Pour ne pas se sentir prisonnière d’un amour trop fort, qui captait toute son énergie. Et qui inéluctablement ne pouvait que s’émousser. « Je fais ce choix pour t’éviter de le faire. » C’est ce qu’elle lui dit. Et elle le quitta en pleurant.
Grâce aux sentiments que lui fait partager Greg, elle sait maintenant qu’on peut désirer charnellement quelqu’un sans l’aimer, et grâce à ses travaux pratiques, elle vit désormais cette dualité entre le corps et l’esprit. Maîtresse du corps, épouse de l’âme. Elle n’a jamais autant aimé Adrian. Elle n’a jamais aussi bien fait l’amour avec lui que depuis qu’elle a couché avec son voisin dans un moment d’égarement. Quand Greg la frôle, qu’il l’embrasse, son corps s’électrise.

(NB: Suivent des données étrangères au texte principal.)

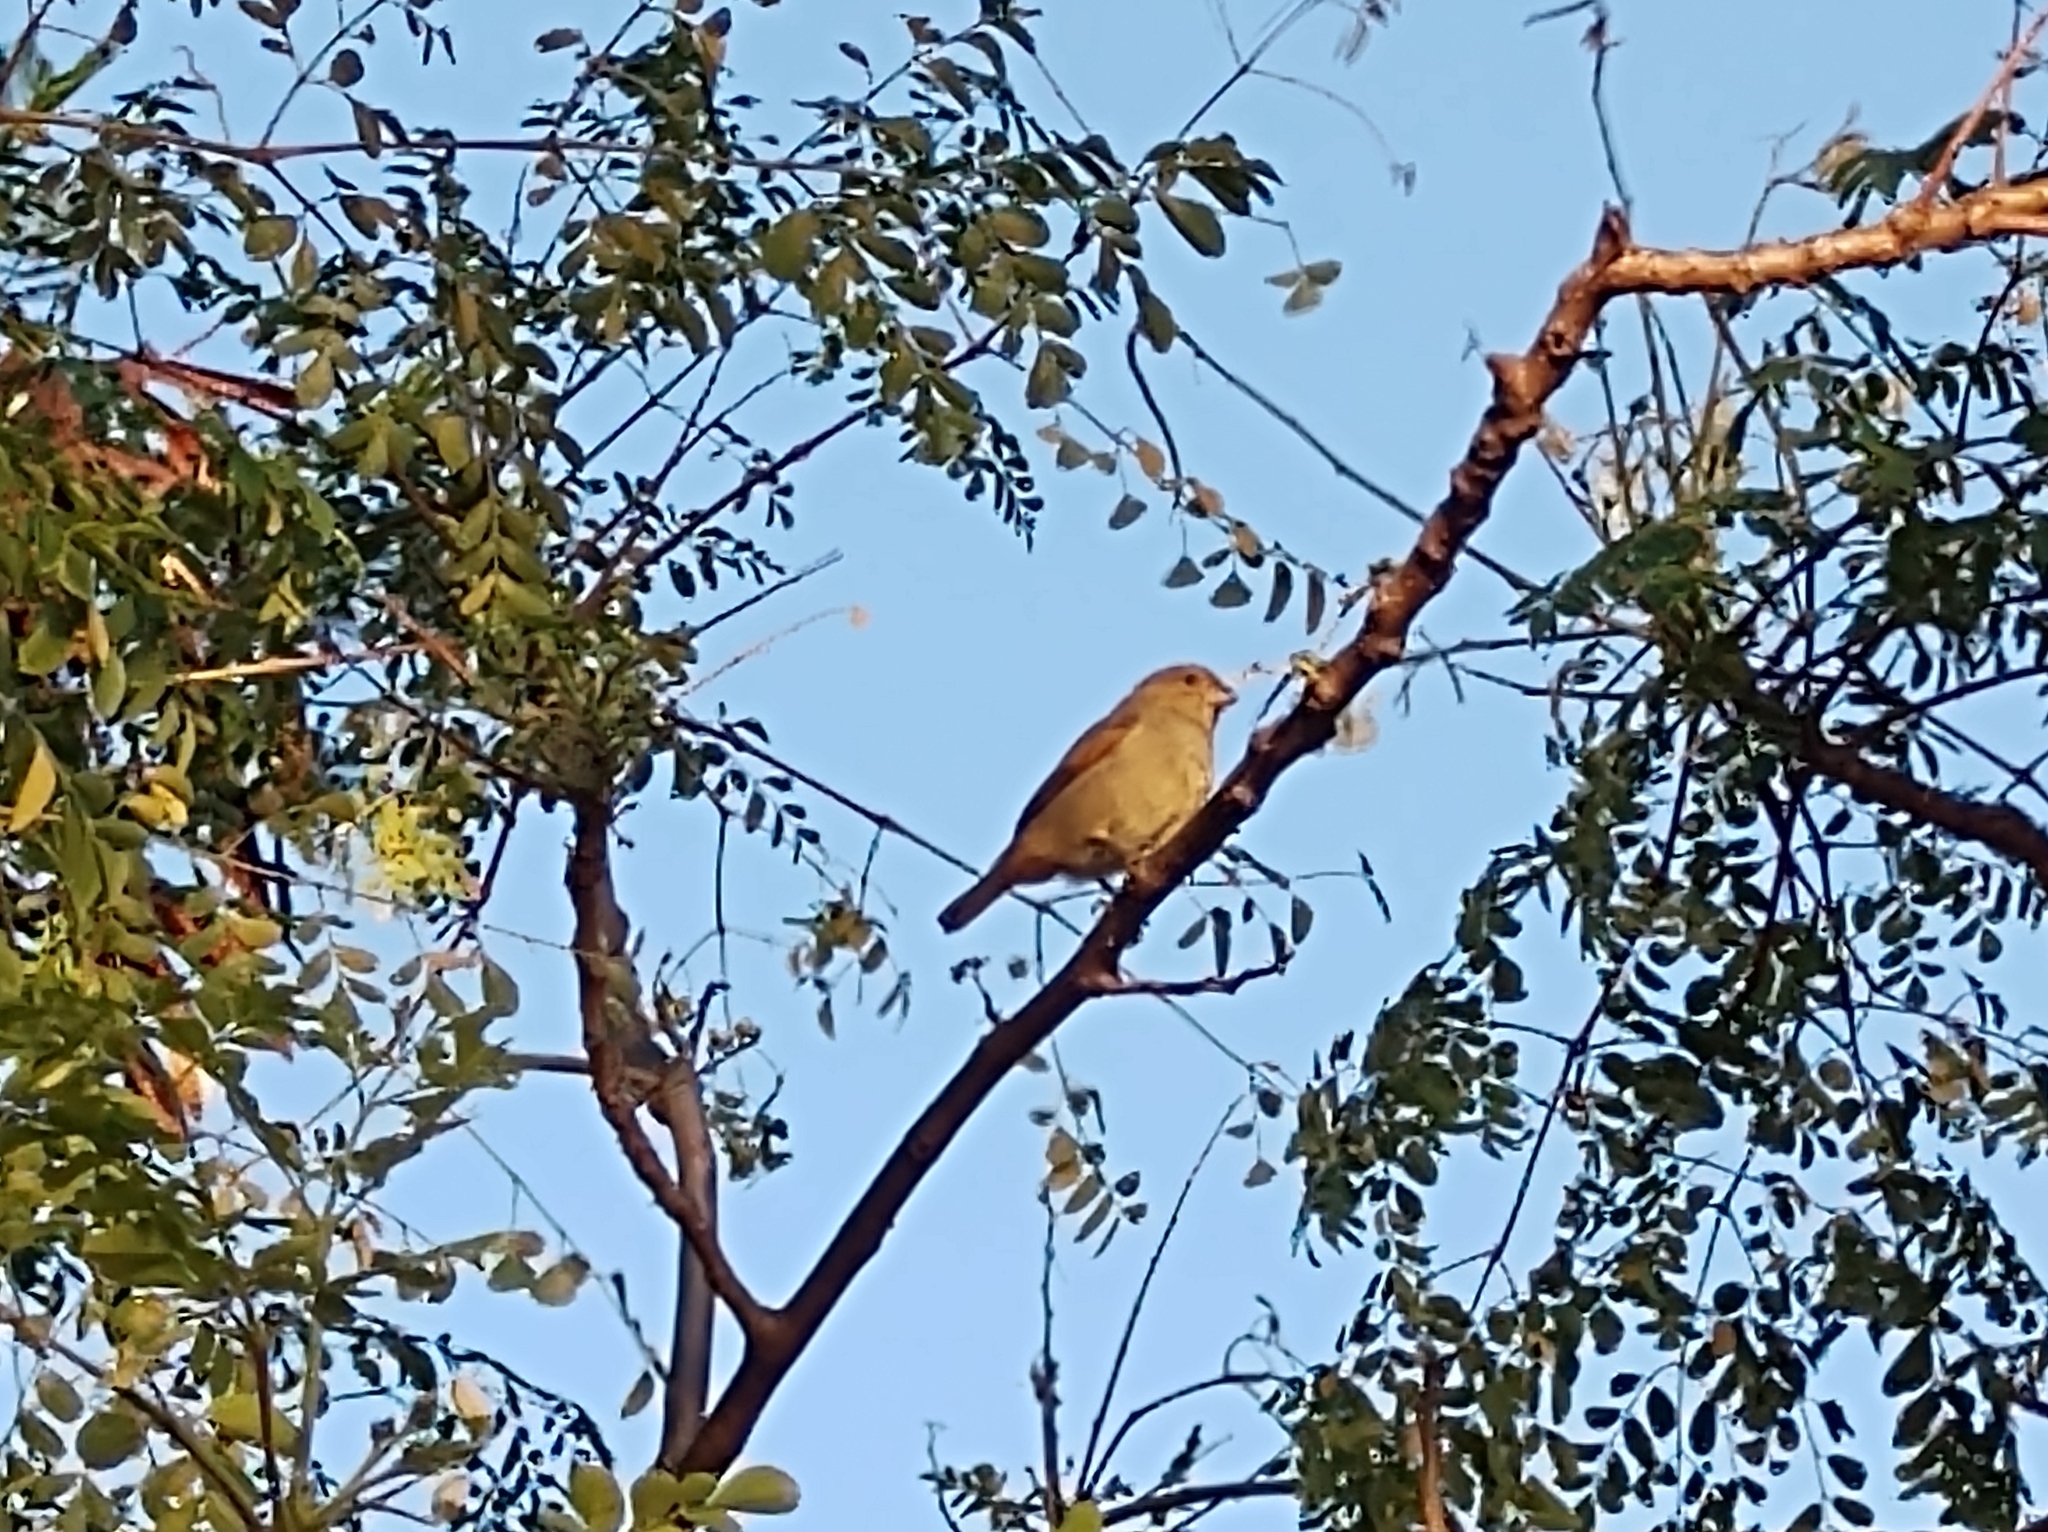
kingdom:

Il se laisse aller selon ses attirances, de femme en femme. Elles le séduisent, il les désire, mais aucune ne parvient à le retenir. Virginie arrive parfaitement à décrire cette emprise des sens alors que le cerveau bipe de tous les côtés, qu’il lance une alerte rouge générale. On dit que l’amour est aveugle, la passion serait sourde.
Un gage d’amour d’autrefois : je t’aime plus qu’hier et bien moins que demain.
Faire souffrir c’est difficile à accepter mais avoir l’impression de passer à côté de sa vie, c’est insupportable.
Elle a écrit comme une forcenée pendant quatre jours et voilà que son imagination est en cale sèche. Sa tête déborde d’idées de situations mais les émotions ne suivent pas. Elle se sent désertée, abandonnée par sa muse tel son appartement l’été par sa femme de ménage qui prend systématiquement ses vacances en décalé. Comme si elle s’en amusait.
Avec Adrian, ça va bien mieux qu’avant, elle doit le reconnaître. Elle n’a jamais été aussi charnellement amoureuse. Comme si un verrou avait sauté dans sa libido.
Ce n’est désormais plus dans les bras de son amant qu’elle s’abandonnera et trouvera l’inspiration pour son roman mais dans ceux d’Adrian. Voilà comment elle va se sortir très vite de cette digression. Et l’oublier à jamais.
Comparer, oh non, quelle horreur ! Il n’y a pas lieu de comparer, ça n’a rien à voir. Avec Adrian, c’est de l’amour, du véritable amour forgé dans une douce complicité, un respect et une confiance mutuels. Confiance ! Si Adrian savait… Avec Greg, c’est quoi d’ailleurs, l’exaltation des sens ? C’est cela, une sorte de réveil sensuel qui lui permet d’écrire. Juste d’écrire. Il n’y a rien entre Greg et elle. Rien d’important.
Néanmoins… Néanmoins, elle est si bien dans ses bras quand elle sent leur désir monter à l’unisson.
Elle le déteste aussi, avec ses allusions à deux balles. Des balles qui ont failli tuer son couple. Mais des balles dont ses dissimulations à elle sont la poudre. Et elle n’est pas fière d’en être arrivée là.
Parce qu’elle se sait désormais entraînée dans une spirale de culpabilité, de mensonge, de peur, de dégoût et d’une certaine accoutumance aussi à l’excitation, au piment de l’interdit, une fièvre violente l’envahit. Elle ignore comment elle va s’en sortir. Elle ne parvient plus à penser.
Virginie est sereine. Tant pis si le film ne mérite pas une seconde séance. Au moins elle l’aura vu officiellement. Faute à moitié effacée. Elle n’a pas été maligne, elle aurait dû dire qu’elle l’avait vu avec sa copine.